A data coordination plan, developed jointly by the HCA Consortium and partner institutions, will determine how data is ingested, processed, and shared. Complete details will be provided in an official data coordination document; key points are emphasized below.
All raw experimental data (e.g. FASTQ files for sequencing data) and comprehensive metadata must be submitted in a timely fashion, and prior to publication, to a common authenticated data ingestion service, either directly through the official Human Cell Atlas web portal or through a registered data broker. Upload will be made possible through a variety of mechanisms, including web-based UIs, spreadsheet templates, or direct posting via APIs (for bulk uploads or integration with lab systems). Data should be deposited at least quarterly, and ideally no later than one month after acquisition.

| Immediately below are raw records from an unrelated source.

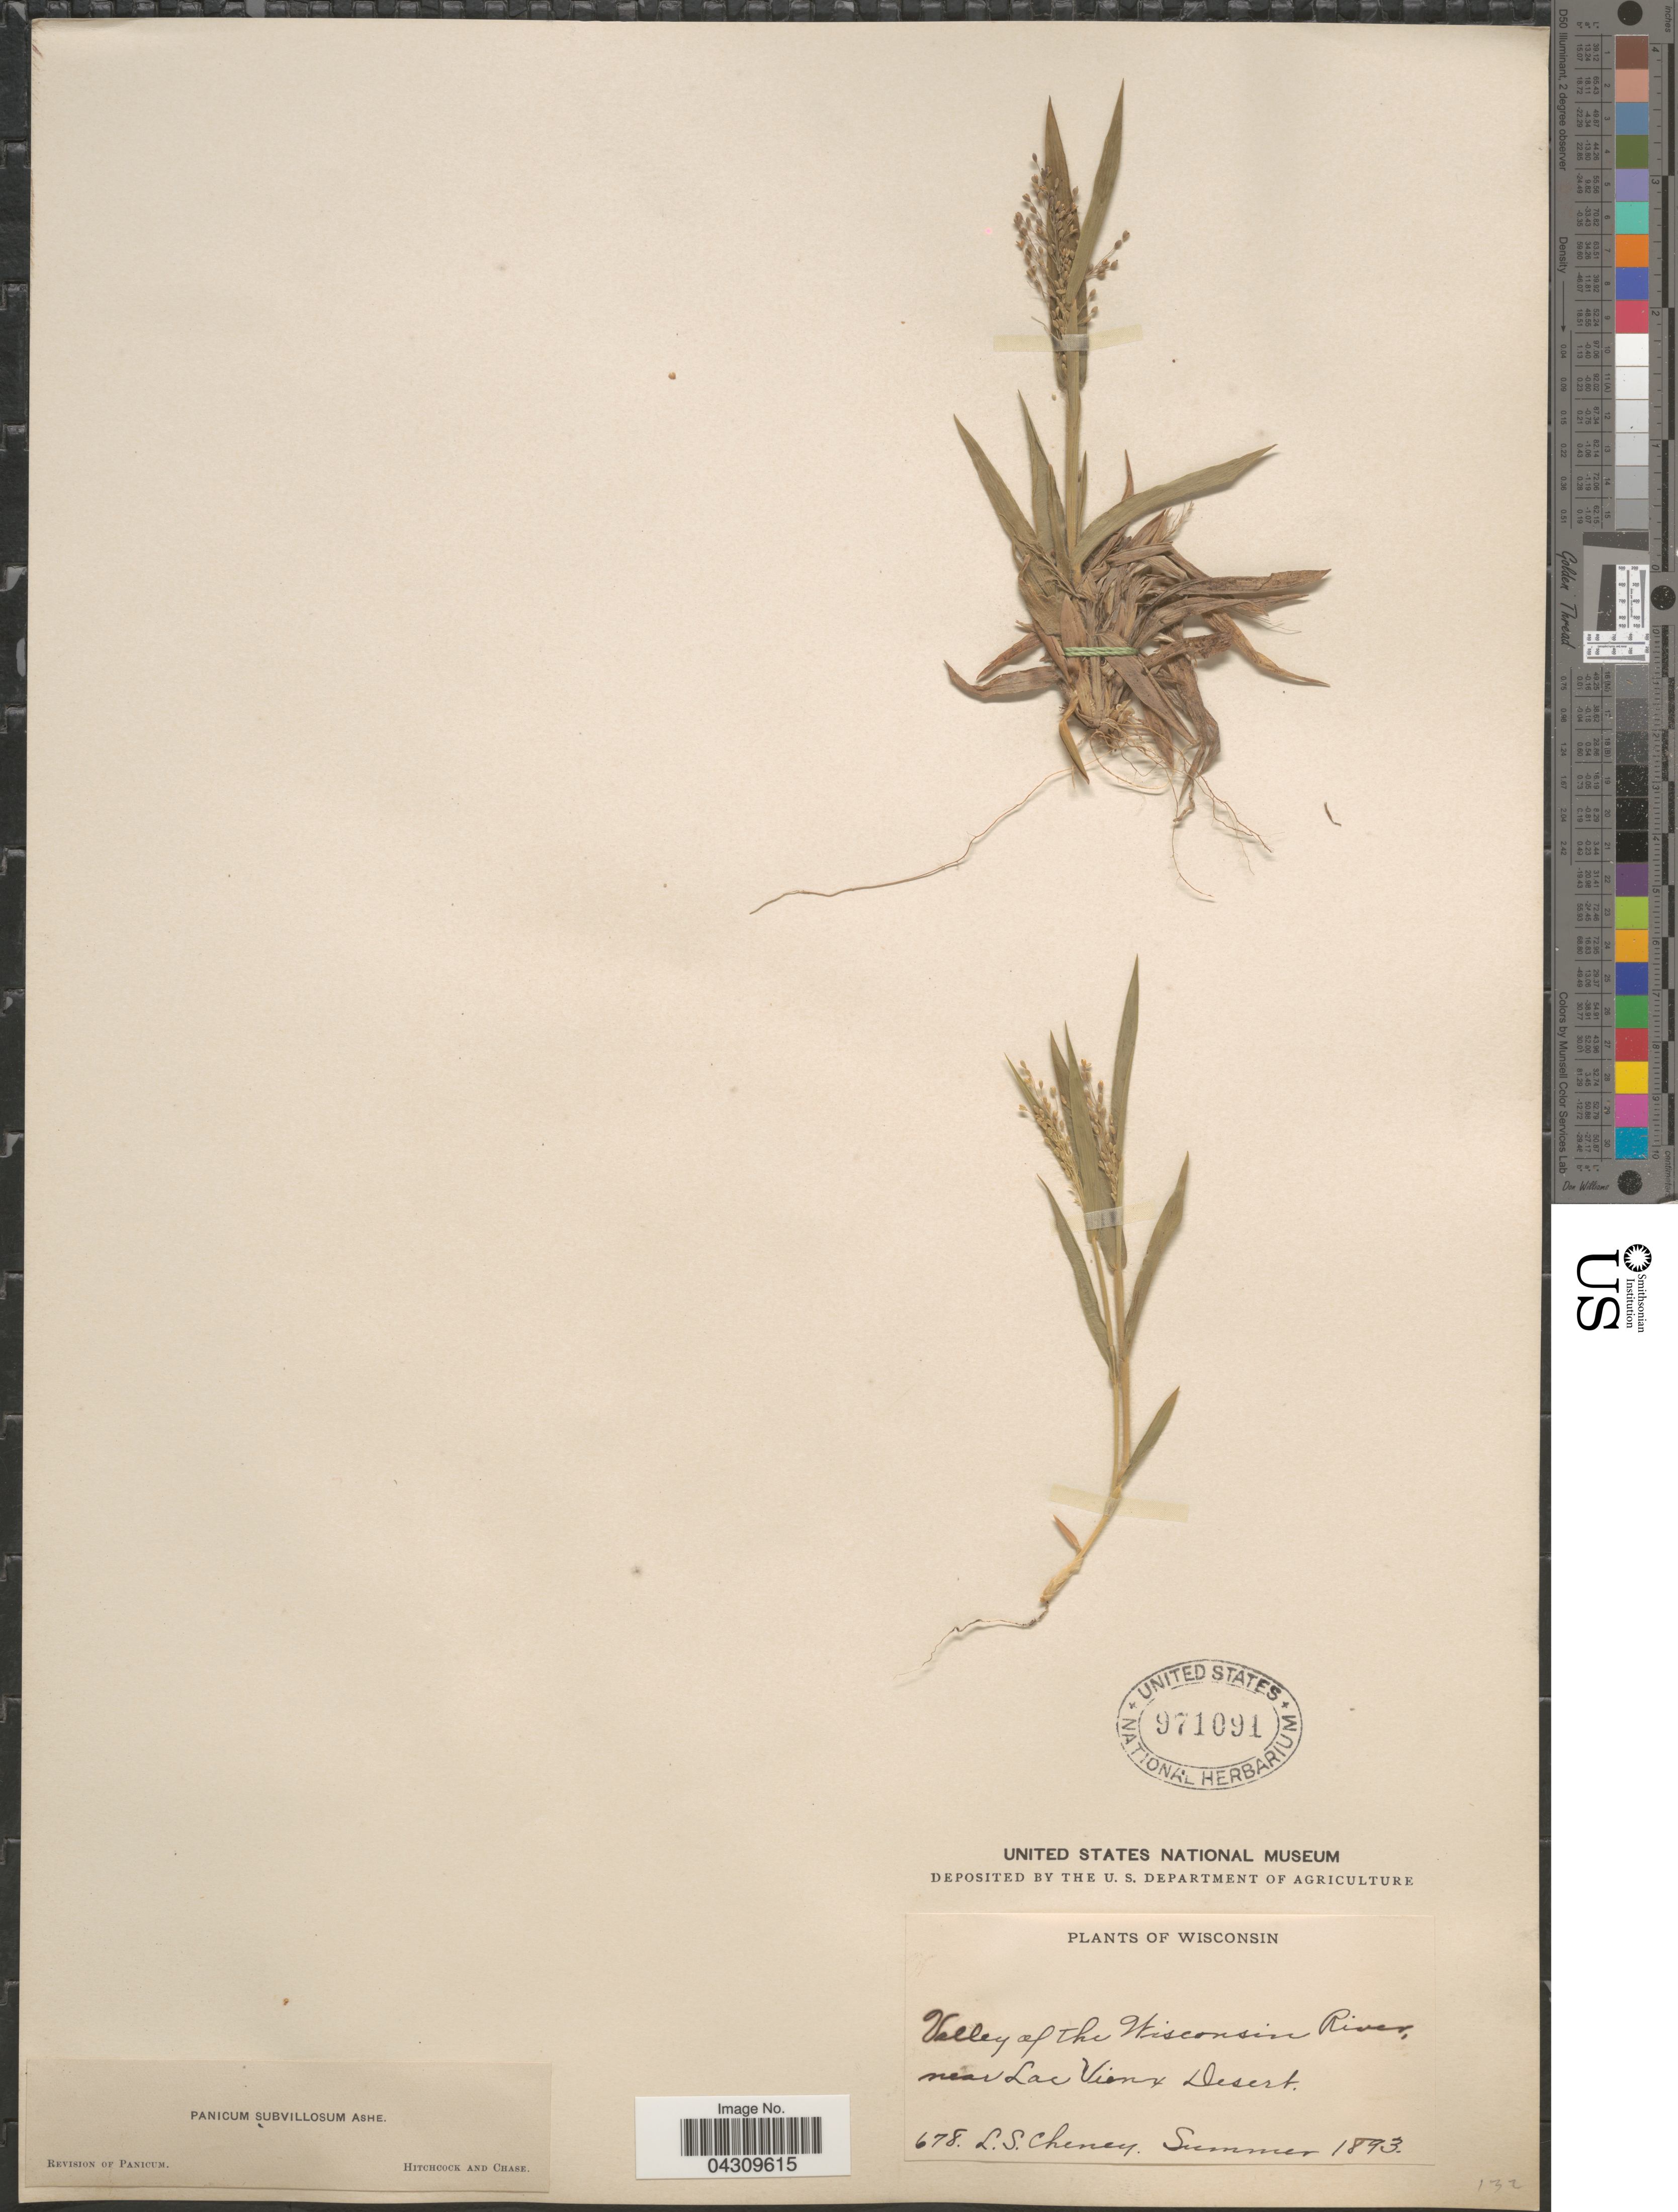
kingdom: Plantae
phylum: Tracheophyta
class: Liliopsida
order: Poales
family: Poaceae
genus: Dichanthelium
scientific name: Dichanthelium acuminatum var. acuminatum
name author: (Sw.) Gould & C.A. Clark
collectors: L. Cheney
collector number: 678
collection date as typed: Summer 1893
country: United States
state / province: Wisconsin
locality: Valley of the Wisconsin River, near Lac Vienx Desert.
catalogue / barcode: US 971091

The HCA Consortium will govern format specifications and validation, including basic quality assurance. These requirements will be described in publicly-accessible documents, and the relevant code will be available in public repositories (e.g. on Github). All validation required by the data ingestion service will be made available in the form of tools that can be run locally prior to data upload.
After upload, data will be deposited into a primary data store and synced across multiple public cloud repositories. One or more secondary analysis pipelines (e.g. alignment for sequencing data) will be run on all submitted data, generating intermediate results (e.g. BAM files, gene-cell tables) and quality control metrics for depositing into the same data store with appropriate metadata and analysis provenance. Where necessary, different pipelines will be made available for different data types and sequencing approaches. All code for these secondary analysis pipelines will be open-source (e.g. MIT licensed), available in public code repositories, and provided in a form that is easy for labs to reproduce locally or in the cloud (e.g. with containerization).
Raw data, metadata, and derived results in the data store will be freely and openly available to any and all downstream users. This architecture will support the development of a rich ecosystem of linked tools for analysis, visualization, and complex queries, which will in turn be available to all researchers.